Notre envoyé spécial au Forum sur la Gouvernance de l'Internet, le président de l'ISOC France Sébastien Bachollet, nous fait pénétrer au cœur de cet évènement très centré sur les problématiques de gouvernance sur Internet.
1500 inscrits, plus de 1000 participants et une salle de 700 places pour assister à l’ouverture en grande pompe de cette première réunion du Forum sur la Gouvernance de l’Internet (FGI) qui se tient du 30 octobre au 2 novembre 2006 à Athènes.
La chasse au badge permettant d’avoir une chaise à rapidement nécessité de faire jouer ses réseaux. On pouvait, bien sur, assister à la retransmission dans une salle voisine mais alors pourquoi venir à Athènes puisqu’un système de retransmission par Internet est aussi mis en place ?
La matinée a été consacrée à l’ouverture officielle, très ounusienne, avec un accueil par le premier ministre grec, Konstantinos Karamanlis et l’intervention d’un certain nombre de responsables politiques, d’un "représentant" de la "société privée", d’une "représentante" de la "société civile" et des "pères" de l’Internet (ndr : l'ICANN a d'ailleurs immédiatement communiqué sur sa forte présence au FGI, publiant notamment le discours d'ouverture de Vint Cerf, le président du Conseil d'administration de l'ICANN).
Les patrons de l'ICANN sur le grill
Le représentant du secrétaire général de l’ONU, Nitin Desai, a affiché l’espoir que ce Forum permette une meilleure compréhension et partage des enjeux de la société de l’information. Ce message a été donné au nom de Kofi Annan (ndr : secrétaire général des Nations Unies) qui a conduit le processus du Sommet Mondial de la Société de l’Information (SMSI), de sa conception à la mise en place de ce Forum, et du Sud Coréen Ban Ki-Moon (ndr : le prochain secrétaire général - à partir du 1er janvier 2007).
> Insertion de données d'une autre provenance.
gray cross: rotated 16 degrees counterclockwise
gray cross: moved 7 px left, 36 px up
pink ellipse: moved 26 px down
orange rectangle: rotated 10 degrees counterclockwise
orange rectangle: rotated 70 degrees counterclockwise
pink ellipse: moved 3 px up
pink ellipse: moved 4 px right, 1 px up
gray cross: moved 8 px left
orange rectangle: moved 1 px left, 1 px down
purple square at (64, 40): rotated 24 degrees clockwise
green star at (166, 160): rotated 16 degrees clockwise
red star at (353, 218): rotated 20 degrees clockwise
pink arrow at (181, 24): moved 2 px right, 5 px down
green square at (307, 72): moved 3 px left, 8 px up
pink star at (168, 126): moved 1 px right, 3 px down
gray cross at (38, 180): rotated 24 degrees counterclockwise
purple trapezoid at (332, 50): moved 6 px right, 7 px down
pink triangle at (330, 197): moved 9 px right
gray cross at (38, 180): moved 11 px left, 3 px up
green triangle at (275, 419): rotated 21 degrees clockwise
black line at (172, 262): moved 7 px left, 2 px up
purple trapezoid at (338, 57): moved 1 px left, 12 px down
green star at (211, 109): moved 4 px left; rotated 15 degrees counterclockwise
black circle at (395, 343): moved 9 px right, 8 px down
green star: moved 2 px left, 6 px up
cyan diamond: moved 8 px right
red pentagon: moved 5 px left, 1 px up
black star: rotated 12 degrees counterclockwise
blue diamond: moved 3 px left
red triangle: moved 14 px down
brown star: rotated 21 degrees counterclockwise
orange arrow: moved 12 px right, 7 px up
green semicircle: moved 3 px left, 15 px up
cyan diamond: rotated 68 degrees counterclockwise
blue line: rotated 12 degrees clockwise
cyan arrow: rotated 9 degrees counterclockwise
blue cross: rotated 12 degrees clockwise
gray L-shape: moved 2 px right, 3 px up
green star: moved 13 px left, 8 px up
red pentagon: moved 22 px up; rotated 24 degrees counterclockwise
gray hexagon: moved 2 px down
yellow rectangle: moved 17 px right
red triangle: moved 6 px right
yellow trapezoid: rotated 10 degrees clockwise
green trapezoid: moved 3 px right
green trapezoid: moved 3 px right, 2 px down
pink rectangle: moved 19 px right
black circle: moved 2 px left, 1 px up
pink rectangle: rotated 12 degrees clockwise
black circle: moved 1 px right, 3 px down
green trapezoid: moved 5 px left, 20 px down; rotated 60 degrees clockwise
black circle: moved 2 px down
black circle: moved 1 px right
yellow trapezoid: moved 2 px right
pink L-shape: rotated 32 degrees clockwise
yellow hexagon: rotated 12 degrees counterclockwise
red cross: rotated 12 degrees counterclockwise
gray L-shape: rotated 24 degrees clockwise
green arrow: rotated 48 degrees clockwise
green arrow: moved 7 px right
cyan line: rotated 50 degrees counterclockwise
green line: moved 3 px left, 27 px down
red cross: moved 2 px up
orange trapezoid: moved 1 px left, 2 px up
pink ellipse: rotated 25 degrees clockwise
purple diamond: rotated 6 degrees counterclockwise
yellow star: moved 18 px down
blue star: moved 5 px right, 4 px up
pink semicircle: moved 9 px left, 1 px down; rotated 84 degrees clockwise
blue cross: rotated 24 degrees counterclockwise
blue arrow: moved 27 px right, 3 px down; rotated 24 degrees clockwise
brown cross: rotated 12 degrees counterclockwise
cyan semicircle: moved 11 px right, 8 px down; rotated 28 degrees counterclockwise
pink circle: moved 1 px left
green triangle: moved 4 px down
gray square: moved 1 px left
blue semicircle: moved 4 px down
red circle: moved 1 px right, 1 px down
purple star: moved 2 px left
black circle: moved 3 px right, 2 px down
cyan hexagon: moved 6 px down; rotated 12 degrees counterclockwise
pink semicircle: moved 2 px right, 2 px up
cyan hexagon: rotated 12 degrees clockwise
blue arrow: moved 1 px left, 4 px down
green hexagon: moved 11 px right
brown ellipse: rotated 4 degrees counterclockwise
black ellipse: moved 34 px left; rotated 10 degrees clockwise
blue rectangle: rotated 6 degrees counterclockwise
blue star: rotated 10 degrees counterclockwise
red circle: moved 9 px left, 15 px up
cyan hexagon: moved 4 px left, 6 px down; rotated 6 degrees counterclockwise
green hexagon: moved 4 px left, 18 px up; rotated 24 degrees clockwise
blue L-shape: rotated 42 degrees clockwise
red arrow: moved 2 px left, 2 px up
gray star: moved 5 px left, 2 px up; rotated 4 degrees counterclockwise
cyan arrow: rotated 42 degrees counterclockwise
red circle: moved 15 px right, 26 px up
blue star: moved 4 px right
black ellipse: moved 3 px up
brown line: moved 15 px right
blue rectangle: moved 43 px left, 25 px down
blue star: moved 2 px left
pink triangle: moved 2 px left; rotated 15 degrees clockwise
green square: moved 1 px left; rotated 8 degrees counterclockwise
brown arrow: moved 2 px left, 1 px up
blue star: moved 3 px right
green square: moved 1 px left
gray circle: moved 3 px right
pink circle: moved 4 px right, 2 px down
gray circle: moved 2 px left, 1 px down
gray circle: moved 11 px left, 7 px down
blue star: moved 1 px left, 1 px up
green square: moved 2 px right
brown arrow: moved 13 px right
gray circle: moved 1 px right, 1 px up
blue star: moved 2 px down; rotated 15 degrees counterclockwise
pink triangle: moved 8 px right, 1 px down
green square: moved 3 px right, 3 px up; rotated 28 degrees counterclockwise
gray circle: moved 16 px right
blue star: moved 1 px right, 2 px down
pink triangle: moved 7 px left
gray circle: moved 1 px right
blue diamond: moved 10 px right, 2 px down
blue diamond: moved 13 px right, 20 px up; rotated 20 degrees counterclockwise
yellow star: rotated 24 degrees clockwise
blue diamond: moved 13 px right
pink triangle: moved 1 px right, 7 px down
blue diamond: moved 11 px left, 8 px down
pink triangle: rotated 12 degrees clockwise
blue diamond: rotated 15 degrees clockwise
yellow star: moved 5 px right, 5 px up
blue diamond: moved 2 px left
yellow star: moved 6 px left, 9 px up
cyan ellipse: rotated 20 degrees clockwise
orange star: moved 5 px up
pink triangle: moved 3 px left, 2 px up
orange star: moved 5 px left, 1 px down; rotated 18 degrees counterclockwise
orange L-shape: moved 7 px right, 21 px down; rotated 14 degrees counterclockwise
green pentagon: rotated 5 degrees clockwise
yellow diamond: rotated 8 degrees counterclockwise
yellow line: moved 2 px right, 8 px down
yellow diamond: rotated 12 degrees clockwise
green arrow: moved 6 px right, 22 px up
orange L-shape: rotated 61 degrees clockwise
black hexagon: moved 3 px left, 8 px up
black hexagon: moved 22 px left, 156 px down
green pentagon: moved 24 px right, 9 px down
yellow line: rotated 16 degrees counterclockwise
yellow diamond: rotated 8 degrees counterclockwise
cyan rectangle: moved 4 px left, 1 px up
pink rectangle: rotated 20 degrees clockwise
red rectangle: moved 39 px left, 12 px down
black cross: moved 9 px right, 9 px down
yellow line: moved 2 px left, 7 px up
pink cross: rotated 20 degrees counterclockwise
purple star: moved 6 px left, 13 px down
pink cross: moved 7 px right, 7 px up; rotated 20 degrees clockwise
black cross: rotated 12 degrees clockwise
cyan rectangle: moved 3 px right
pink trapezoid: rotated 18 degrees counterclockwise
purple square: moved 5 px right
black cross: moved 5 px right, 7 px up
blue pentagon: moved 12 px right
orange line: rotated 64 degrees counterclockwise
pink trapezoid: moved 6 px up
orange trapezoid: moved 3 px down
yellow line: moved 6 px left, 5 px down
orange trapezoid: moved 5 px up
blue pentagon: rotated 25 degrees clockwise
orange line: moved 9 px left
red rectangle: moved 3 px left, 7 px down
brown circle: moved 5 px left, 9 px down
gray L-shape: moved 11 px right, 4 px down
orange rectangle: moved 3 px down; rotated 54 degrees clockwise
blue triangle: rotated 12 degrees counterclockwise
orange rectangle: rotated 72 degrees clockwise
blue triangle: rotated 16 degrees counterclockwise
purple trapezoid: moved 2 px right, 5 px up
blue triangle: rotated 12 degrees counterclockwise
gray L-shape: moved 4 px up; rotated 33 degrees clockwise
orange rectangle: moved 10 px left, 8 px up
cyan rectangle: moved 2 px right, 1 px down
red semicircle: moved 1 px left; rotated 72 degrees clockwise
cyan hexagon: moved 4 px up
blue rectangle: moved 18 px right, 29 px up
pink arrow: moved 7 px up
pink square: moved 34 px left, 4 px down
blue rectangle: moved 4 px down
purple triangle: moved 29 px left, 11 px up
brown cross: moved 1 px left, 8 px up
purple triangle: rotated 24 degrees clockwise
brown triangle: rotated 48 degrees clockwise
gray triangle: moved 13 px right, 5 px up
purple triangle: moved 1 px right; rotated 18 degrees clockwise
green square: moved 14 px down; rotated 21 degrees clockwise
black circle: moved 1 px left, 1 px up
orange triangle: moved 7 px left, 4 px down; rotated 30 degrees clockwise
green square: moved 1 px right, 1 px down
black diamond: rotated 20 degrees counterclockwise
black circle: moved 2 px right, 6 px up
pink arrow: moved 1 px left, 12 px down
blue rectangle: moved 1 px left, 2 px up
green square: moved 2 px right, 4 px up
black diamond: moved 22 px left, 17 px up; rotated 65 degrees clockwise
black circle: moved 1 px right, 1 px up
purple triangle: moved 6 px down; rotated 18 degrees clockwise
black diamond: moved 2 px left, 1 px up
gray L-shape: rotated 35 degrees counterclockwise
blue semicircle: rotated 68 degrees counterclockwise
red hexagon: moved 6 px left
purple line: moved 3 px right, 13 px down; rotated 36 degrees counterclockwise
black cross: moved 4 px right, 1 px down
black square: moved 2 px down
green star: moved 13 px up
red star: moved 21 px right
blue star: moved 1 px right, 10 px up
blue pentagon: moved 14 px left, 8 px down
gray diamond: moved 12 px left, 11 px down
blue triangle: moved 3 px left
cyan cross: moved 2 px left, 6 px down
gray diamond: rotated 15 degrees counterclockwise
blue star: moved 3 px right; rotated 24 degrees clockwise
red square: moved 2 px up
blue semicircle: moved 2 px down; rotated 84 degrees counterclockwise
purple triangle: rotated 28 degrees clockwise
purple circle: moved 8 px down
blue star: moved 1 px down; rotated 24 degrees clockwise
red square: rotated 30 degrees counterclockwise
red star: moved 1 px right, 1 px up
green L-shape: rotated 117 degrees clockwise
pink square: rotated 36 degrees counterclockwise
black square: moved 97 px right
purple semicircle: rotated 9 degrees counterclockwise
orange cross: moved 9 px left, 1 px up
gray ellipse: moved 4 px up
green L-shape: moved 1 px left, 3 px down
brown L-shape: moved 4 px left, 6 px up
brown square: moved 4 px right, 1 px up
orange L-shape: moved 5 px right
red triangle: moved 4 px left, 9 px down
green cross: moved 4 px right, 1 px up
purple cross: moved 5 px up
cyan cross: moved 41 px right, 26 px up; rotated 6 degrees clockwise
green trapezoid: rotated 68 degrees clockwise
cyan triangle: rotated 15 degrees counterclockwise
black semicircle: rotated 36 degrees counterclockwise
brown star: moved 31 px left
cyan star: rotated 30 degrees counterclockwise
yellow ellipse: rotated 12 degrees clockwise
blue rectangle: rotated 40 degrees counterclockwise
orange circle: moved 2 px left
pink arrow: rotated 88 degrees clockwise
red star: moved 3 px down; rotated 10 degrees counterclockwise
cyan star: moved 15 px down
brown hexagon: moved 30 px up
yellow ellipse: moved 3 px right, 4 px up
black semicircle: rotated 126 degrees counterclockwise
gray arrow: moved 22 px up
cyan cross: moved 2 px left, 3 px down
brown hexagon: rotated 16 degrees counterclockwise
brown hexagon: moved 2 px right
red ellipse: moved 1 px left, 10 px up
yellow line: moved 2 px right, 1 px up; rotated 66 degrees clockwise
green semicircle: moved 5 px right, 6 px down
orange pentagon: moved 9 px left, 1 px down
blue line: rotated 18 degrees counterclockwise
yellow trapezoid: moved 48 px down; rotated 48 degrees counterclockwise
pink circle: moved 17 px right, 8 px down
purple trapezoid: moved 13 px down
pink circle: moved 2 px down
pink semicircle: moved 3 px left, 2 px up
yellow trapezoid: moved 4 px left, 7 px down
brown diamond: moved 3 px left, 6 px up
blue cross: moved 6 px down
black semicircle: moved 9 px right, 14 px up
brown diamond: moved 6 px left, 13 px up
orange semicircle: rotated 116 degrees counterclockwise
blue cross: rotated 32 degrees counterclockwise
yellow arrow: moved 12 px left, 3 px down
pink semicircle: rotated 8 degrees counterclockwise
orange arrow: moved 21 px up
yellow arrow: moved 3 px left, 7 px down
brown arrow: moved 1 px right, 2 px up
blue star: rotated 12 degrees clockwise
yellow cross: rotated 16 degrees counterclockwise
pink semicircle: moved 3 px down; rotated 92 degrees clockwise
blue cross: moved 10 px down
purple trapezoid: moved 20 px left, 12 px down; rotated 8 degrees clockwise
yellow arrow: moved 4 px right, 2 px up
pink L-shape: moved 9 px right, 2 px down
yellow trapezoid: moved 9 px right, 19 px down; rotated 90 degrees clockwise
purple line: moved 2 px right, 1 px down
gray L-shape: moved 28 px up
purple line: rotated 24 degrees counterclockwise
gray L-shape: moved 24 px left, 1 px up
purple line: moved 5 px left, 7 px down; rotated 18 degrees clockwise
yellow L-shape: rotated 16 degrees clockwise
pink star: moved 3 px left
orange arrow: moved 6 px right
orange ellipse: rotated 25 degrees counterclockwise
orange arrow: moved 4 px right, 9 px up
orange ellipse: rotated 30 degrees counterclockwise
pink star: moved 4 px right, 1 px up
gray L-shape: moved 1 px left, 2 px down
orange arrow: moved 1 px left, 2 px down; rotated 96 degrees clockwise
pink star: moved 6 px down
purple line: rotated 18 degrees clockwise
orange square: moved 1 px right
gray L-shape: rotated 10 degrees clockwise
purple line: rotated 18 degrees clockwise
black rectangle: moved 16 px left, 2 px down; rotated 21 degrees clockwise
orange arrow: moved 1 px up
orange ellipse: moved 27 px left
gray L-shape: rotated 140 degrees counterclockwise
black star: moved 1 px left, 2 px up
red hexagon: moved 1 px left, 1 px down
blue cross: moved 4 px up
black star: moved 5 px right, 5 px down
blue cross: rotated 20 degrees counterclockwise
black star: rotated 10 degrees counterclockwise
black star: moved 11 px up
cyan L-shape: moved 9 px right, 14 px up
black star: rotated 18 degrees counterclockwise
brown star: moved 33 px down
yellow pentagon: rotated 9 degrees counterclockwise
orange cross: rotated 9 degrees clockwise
L’après-midi a donné lieu à un exercice plus difficile mais plus intéressant: A la tribune, 15 représentants des différents "stakeholders" devaient répondre aux questions de la salle et d’un animateur – journaliste à "The Economist".
L’ICANN (comme les autres organisations existantes) ne devait pas être l’objet des débats, il faut croire que c’est un passage obligé ! Pour mieux l’oublier ? Beaucoup en on parlé même sans la nommer.
Le secrétaire général de l’Union Internationale des Télécommunications (UIT) Yoshio Utsumi a insisté, le matin, sur la nécessité d’une gestion locale de l’Internet remettant en cause la nécessité d’une gestion globale et internationale de celle-ci.
L’après-midi tant Vint Cerf que Paul Twomey (ndr : PDG de l'ICANN) ont été mis sur le grill.
Le premier pour expliquer pourquoi la mise en concurrence de l’ICANN obligerait la création d’une organisation de coordination pour assurer de l’unicité des adresses du réseau. Qu’y gagnerait-on ?
Refuser la présidence de l'ICANN
Puis question à Paul Twomey, qui en tant que représentant du gouvernement Australien puis comme président du GAC (Governmental Advisory Committee) et maintenant comme PDG a participé à l’ensemble de l’histoire de l’ICANN. "Avec le recul, quelles sont les deux choses qu'il ferait différemment ?"
Réponses : "Le processus de revue des décisions de l’ICANN aurait dû être mis en place plus rapidement et permettant de faire évoluer l’organisation aurait dû être prévu dès sa création. Et Twomey de finir avec un clin d’œil : ne devenez pas président de l’ICANN !"
Signalons enfin la participation de Bertrand de la Chapelle à la séance de l’après-midi comme envoyé spécial pour la société de l’information du ministère des affaires étrangères français.